Rival for Rioja
The wines of Ribera del Duero are becoming as sought after as the best riojas in their native Spain, but we’ve been slower to embrace them in Ireland, writes JOHN WILSON
ONCE, RIOJA WAS king. Simply put, Rioja produced the best Spanish wine, and Gran Reserva was the finest the region could produce. There was one exception: the single most expensive wine made in Spain was a humble vino de mesa or table wine. Vega Sicilia, produced in tiny quantities, had a legendary reputation among connoisseurs. But it stood on its own, with no other decent winery within a hundred kilometres.

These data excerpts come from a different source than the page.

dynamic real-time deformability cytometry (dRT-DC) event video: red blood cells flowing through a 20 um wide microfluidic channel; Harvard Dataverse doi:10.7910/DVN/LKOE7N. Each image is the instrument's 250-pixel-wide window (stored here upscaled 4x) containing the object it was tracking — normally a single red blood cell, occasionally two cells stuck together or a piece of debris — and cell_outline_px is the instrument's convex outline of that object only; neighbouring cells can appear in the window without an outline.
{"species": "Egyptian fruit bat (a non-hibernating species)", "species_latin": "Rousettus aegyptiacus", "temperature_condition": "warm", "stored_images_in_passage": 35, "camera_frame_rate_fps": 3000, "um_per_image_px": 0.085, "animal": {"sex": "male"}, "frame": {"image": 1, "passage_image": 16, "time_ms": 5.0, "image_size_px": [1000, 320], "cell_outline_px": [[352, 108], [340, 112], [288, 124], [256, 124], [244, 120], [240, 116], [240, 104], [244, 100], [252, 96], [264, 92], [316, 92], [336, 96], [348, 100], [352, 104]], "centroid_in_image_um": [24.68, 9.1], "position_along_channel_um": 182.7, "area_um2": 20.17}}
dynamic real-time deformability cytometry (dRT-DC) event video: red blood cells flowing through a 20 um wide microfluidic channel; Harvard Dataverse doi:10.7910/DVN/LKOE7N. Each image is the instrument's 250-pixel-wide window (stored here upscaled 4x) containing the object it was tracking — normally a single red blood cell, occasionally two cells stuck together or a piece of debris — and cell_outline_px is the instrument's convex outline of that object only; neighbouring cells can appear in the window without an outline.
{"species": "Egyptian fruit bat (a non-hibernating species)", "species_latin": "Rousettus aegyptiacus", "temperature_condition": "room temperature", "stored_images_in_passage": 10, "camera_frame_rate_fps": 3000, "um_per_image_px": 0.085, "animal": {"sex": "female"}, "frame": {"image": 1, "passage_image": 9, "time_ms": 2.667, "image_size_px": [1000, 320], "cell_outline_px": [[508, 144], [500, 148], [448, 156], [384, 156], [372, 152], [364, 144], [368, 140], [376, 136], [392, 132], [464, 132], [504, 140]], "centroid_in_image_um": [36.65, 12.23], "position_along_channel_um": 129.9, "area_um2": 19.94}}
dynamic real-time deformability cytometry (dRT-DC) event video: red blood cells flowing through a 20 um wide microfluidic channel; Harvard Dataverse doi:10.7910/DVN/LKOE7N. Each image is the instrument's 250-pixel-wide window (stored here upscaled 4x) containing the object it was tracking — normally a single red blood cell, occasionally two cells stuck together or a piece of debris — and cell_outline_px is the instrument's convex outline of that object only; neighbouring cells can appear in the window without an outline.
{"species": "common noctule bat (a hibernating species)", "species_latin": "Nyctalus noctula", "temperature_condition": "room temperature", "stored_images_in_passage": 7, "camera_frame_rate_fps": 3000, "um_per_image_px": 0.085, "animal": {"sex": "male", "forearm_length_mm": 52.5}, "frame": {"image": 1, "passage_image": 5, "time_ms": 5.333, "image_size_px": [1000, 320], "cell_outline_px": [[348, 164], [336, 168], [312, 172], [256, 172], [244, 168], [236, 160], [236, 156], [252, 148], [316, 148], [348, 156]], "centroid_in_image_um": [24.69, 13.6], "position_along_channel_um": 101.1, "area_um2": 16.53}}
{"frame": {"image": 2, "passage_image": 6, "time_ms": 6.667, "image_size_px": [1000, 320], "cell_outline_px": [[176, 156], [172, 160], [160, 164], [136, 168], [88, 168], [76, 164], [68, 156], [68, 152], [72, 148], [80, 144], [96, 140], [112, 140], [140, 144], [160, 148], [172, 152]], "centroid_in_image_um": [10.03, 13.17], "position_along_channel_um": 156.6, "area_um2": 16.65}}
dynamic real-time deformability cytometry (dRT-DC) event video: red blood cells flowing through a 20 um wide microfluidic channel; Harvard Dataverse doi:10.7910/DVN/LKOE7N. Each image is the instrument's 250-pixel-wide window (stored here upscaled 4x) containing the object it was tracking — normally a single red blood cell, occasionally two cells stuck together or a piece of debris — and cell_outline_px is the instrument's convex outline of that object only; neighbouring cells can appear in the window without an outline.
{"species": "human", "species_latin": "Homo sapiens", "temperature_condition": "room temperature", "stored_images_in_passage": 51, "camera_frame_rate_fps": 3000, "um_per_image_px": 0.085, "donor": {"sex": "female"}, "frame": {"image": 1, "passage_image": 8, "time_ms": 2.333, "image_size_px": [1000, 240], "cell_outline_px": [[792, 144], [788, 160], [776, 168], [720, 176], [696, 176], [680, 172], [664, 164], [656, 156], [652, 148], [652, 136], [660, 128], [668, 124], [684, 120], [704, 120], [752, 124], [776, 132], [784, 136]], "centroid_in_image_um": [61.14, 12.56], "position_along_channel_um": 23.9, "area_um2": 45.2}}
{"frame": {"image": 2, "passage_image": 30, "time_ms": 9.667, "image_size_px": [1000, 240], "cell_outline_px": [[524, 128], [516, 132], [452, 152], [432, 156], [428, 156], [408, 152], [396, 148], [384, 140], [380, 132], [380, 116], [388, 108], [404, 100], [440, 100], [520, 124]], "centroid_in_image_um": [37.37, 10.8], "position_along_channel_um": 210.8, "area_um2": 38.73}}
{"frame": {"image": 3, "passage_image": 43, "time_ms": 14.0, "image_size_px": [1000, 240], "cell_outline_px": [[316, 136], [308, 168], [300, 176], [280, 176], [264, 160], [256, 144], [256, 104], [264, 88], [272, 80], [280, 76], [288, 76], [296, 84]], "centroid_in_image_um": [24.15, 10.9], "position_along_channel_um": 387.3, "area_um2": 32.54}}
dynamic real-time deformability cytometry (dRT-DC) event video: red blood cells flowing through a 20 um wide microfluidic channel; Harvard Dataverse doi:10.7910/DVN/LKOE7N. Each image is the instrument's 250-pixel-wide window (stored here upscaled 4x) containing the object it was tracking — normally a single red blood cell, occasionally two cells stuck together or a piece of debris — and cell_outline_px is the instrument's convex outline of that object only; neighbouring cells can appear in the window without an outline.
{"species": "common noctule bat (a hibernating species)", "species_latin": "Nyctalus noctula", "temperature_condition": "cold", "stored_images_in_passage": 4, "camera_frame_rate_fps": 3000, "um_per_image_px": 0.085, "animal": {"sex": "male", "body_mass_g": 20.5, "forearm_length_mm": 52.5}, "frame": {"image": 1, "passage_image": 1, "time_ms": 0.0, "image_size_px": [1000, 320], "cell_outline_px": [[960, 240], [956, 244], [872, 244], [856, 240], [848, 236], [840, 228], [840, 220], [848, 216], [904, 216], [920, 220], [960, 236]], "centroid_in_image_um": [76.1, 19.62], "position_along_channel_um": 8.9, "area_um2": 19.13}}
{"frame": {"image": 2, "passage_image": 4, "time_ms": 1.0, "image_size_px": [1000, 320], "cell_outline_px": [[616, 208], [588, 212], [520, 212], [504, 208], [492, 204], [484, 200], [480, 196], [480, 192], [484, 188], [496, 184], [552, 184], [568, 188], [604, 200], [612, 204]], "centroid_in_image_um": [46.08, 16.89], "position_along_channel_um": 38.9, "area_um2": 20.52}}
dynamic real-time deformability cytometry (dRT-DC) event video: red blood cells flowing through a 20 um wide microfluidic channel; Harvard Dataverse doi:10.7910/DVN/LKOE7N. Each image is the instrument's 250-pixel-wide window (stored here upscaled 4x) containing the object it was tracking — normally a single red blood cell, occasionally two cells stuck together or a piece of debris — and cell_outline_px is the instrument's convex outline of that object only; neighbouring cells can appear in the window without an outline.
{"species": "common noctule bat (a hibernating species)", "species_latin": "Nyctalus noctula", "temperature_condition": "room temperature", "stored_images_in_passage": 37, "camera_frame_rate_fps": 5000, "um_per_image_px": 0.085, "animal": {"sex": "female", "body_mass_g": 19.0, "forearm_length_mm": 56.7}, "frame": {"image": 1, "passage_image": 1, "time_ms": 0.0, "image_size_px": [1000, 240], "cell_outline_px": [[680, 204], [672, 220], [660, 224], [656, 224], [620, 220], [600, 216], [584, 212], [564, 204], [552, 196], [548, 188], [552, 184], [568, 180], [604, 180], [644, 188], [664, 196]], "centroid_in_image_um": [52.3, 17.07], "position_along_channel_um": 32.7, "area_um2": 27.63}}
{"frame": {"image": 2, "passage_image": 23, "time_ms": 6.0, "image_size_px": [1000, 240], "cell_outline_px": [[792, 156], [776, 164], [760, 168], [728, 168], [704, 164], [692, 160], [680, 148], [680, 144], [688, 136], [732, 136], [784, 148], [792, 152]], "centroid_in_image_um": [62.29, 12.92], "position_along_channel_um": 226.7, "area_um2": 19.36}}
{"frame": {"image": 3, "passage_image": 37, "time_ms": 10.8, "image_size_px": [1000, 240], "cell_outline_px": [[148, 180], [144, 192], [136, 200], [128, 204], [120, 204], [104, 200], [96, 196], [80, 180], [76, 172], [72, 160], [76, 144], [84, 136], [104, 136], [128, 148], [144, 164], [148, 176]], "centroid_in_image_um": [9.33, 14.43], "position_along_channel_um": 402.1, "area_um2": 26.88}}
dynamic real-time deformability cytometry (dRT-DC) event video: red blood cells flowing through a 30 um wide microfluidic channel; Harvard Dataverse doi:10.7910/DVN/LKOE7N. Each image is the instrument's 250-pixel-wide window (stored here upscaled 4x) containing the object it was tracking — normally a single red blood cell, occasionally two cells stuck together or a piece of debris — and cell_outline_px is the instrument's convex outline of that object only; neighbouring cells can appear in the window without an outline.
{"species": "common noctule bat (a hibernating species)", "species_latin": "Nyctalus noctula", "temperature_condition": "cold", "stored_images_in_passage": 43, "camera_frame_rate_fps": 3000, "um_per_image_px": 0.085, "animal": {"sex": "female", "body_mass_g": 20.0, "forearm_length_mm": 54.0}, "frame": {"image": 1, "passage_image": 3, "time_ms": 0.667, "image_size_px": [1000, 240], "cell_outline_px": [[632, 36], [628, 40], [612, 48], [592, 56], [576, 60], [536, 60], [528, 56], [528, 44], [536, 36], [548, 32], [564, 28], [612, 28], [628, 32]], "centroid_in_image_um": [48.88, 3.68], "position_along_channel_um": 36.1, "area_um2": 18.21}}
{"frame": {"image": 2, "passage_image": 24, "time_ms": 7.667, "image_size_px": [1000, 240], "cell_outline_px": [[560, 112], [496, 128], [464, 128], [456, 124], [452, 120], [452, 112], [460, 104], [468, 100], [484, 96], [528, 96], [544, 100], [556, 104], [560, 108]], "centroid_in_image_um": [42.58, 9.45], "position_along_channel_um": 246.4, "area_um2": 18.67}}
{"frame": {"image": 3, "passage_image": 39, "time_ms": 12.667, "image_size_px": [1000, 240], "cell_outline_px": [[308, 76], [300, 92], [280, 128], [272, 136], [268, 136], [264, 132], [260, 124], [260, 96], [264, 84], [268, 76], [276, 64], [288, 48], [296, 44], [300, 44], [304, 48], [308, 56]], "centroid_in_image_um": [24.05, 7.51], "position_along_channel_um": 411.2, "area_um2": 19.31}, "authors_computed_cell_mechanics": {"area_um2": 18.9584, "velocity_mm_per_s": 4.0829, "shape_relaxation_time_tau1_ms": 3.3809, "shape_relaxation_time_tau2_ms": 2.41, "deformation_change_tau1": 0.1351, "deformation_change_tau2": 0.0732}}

That changed in the late 1980s when Alejandro Fernández began producing wine in the same region. A successful agricultural engineer with a string of inventions to his name, he was determined to make “the wine my father made”. Whereas Vega Sicilia included Bordeaux varieties Cabernet Sauvignon, Merlot and Malbec in its make up, Fernández used only the local Tempranillo (or a clone known locally as Tinto del País or Tinto Fino). He was given an enormous boost when wine guru Robert Parker referred to his wine as the “Pétrus of Spain”. Other hitherto very basic local producers upped their game, and soon Ribera del Duero was the name on everybody’s lips.
Today the wines of Ribera del Duero compete with Rioja (and a few other newer regions) at the top of every Spanish wine list. In some countries, such as the US, they are more eagerly sought-after than Rioja. Here in Ireland, we buy them, but still tend to prefer Rioja. The loss may be ours.
Spain had its own version of the Celtic tiger in the 1990s and 2000s. During these years successful property developers wishing to show they had arrived bought themselves a winery, or even better built one. As Ribera del Duero was the most fashionable wine, this became a popular place to build a statement designer winery. Other investors from outside the region joined in. From 10 wineries when the Ribera del Duero Denominacion de Origen was founded in 1982, by 2004 there were a staggering 145. Quality was bound to suffer.
The third big name to succeed in Ribera was a Dane, Peter Sisseck. He had studied winemaking in Bordeaux and arrived to help set up Hacienda del Monasterio, which achieved immediate success. He then started making his own wine from grapes sourced from some of the oldest vineyards in Ribera. Sisseck’s opinion of the other new arrivals was fairly blunt: “They hire winemakers who went to the same college, who buy the same grapes from the same growers, and make the same uninspiring wines.”
The region has been through its ups and downs, but quality now is generally high, and given the right circumstances Ribera del Duero produces some of Spain’s finest wines. Although made primarily from the Tempranillo grape, as in Rioja, the wines could not be more different. At 800 metres, the vineyards are very cold at night, yet baking hot during the day. Although this is the northern centre of Spain, the growing season is very short, with a real danger of frost during budbreak and even at harvest time. These extremes play a crucial role in making the wines of Ribera del Duero unique – deep in colour, full of bright damson fruits, often with fantastic concentration. The chalky soils play a role too.